[<prev] [next>] [<thread-prev] [thread-next>] [day] [month] [year] [list]
Message-ID: <20121001161437.GB18051@redhat.com>
Date: Mon, 1 Oct 2012 18:14:37 +0200
From: Andrea Arcangeli <aarcange@...hat.com>
To: "Kirill A. Shutemov" <kirill.shutemov@...ux.intel.com>
Cc: Andi Kleen <ak@...ux.intel.com>,
Andrew Morton <akpm@...ux-foundation.org>, linux-mm@...ck.org,
"H. Peter Anvin" <hpa@...ux.intel.com>,
linux-kernel@...r.kernel.org,
"Kirill A. Shutemov" <kirill@...temov.name>,
Arnd Bergmann <arnd@...db.de>, Ingo Molnar <mingo@...nel.org>,
linux-arch@...r.kernel.org
Subject: Re: [PATCH 0/3] Virtual huge zero page
On Mon, Oct 01, 2012 at 04:49:48PM +0300, Kirill A. Shutemov wrote:
> On Sat, Sep 29, 2012 at 04:37:37PM +0200, Andrea Arcangeli wrote:
> > But I agree we need to verify it before taking a decision, and that
> > the numbers are better than theory, or to rephrase it "let's check the
> > theory is right" :)
>
> Okay, microbenchmark:
>
> % cat test_memcmp.c
> #include <assert.h>
> #include <stdlib.h>
> #include <string.h>
>
> #define MB (1024ul * 1024ul)
> #define GB (1024ul * MB)
>
> int main(int argc, char **argv)
> {
> char *p;
> int i;
>
> posix_memalign((void **)&p, 2 * MB, 8 * GB);
> for (i = 0; i < 100; i++) {
> assert(memcmp(p, p + 4*GB, 4*GB) == 0);
> asm volatile ("": : :"memory");
> }
> return 0;
> }
>
> huge zero page (initial implementation):
>
> Performance counter stats for './test_memcmp' (5 runs):
>
> 32356.272845 task-clock # 0.998 CPUs utilized ( +- 0.13% )

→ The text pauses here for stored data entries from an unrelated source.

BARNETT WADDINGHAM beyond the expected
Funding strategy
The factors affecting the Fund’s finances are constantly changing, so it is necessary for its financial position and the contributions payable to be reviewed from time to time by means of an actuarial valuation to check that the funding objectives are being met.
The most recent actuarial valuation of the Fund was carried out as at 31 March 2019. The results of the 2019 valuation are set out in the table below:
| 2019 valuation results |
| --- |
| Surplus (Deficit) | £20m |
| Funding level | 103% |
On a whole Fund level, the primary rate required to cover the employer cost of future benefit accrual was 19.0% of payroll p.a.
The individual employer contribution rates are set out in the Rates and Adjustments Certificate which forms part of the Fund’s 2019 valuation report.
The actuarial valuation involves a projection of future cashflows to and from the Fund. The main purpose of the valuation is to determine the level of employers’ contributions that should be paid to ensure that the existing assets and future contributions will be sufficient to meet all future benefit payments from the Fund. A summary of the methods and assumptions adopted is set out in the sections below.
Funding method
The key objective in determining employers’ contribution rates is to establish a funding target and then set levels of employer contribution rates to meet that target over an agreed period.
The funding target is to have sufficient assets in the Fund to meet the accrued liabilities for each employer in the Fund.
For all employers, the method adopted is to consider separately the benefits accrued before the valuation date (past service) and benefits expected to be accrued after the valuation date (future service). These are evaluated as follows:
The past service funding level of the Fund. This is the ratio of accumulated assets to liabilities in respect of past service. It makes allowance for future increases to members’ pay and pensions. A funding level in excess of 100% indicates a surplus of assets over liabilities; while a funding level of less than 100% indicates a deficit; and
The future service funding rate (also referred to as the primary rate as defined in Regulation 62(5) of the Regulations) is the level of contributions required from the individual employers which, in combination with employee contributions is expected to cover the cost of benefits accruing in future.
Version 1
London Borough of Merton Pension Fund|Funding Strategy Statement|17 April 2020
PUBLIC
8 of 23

> 40 context-switches # 0.001 K/sec ( +- 0.94% )
> 0 CPU-migrations # 0.000 K/sec
> 4,218 page-faults # 0.130 K/sec ( +- 0.00% )

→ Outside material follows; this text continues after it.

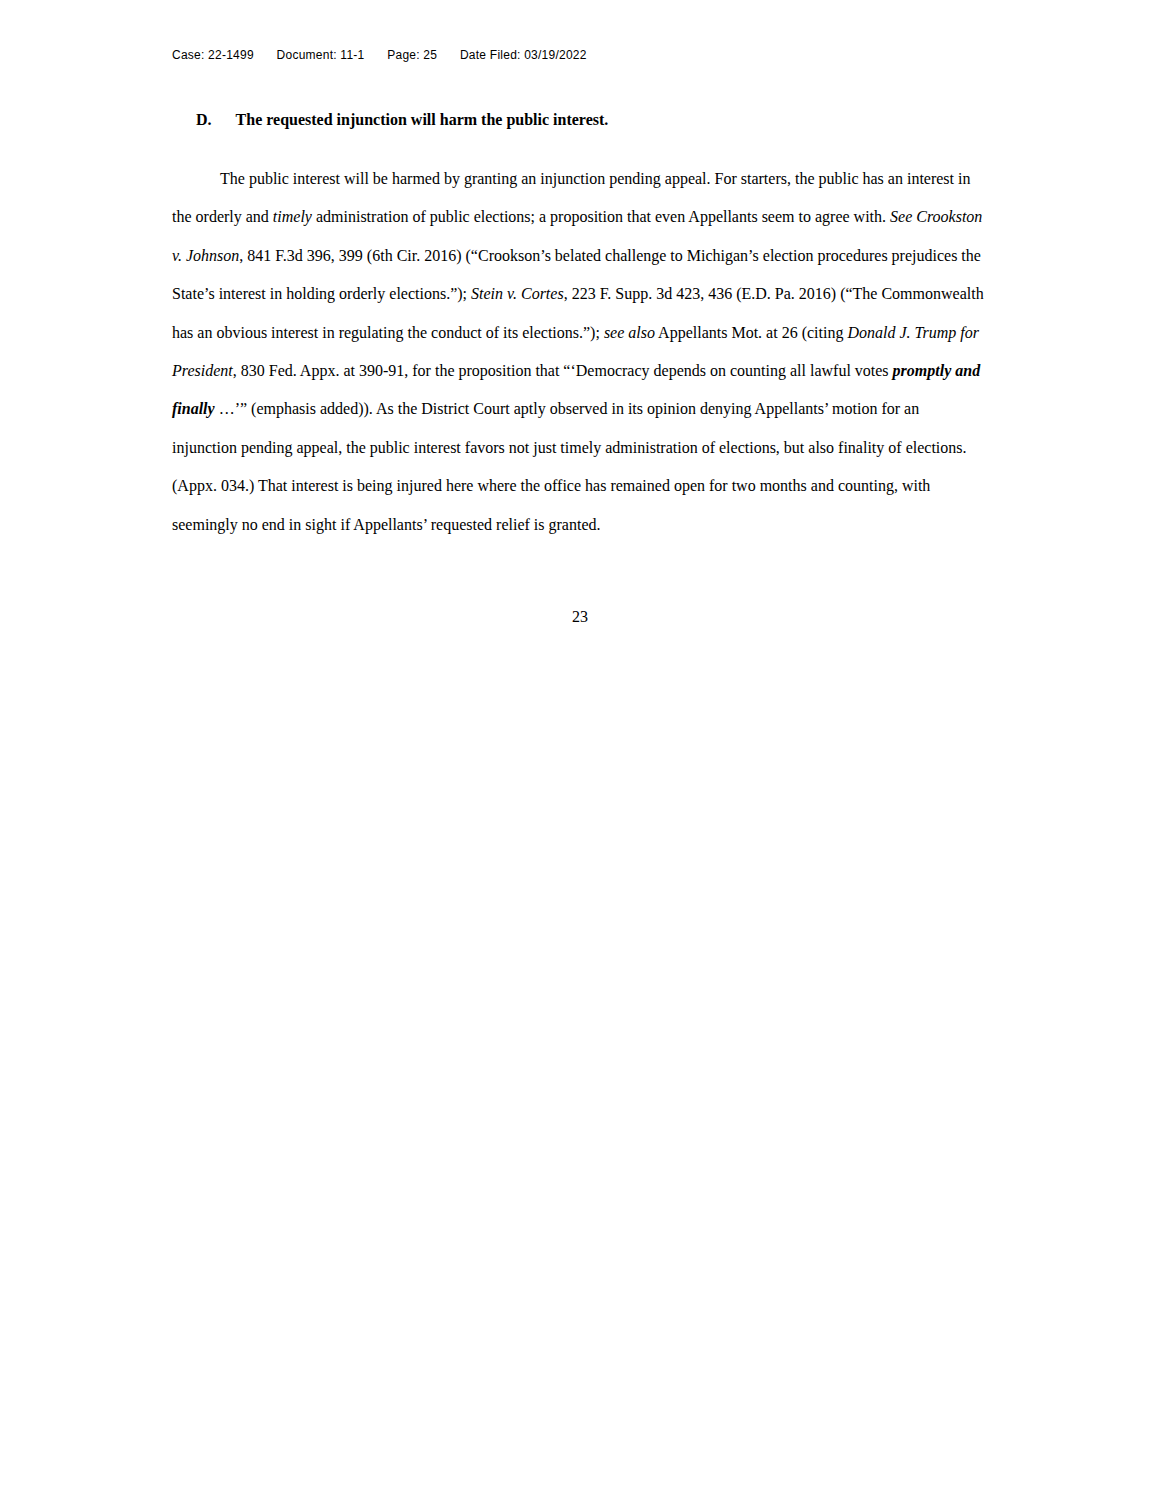Case: 22-1499 Document: 11-1 Page: 25 Date Filed: 03/19/2022
D. The requested injunction will harm the public interest.
The public interest will be harmed by granting an injunction pending appeal. For starters, the public has an interest in the orderly and timely administration of public elections; a proposition that even Appellants seem to agree with. See Crookston v. Johnson, 841 F.3d 396, 399 (6th Cir. 2016) (“Crookson’s belated challenge to Michigan’s election procedures prejudices the State’s interest in holding orderly elections.”); Stein v. Cortes, 223 F. Supp. 3d 423, 436 (E.D. Pa. 2016) (“The Commonwealth has an obvious interest in regulating the conduct of its elections.”); see also Appellants Mot. at 26 (citing Donald J. Trump for President, 830 Fed. Appx. at 390-91, for the proposition that “‘Democracy depends on counting all lawful votes promptly and finally …’” (emphasis added)). As the District Court aptly observed in its opinion denying Appellants’ motion for an injunction pending appeal, the public interest favors not just timely administration of elections, but also finality of elections. (Appx. 034.) That interest is being injured here where the office has remained open for two months and counting, with seemingly no end in sight if Appellants’ requested relief is granted.
23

> 76,712,481,765 cycles # 2.371 GHz ( +- 0.13% ) [83.31%]
> 36,279,577,636 stalled-cycles-frontend # 47.29% frontend cycles idle ( +- 0.28% ) [83.35%]
> 1,684,049,110 stalled-cycles-backend # 2.20% backend cycles idle ( +- 2.96% ) [66.67%]
> 134,355,715,816 instructions # 1.75 insns per cycle
> # 0.27 stalled cycles per insn ( +- 0.10% ) [83.35%]
> 13,526,169,702 branches # 418.039 M/sec ( +- 0.10% ) [83.31%]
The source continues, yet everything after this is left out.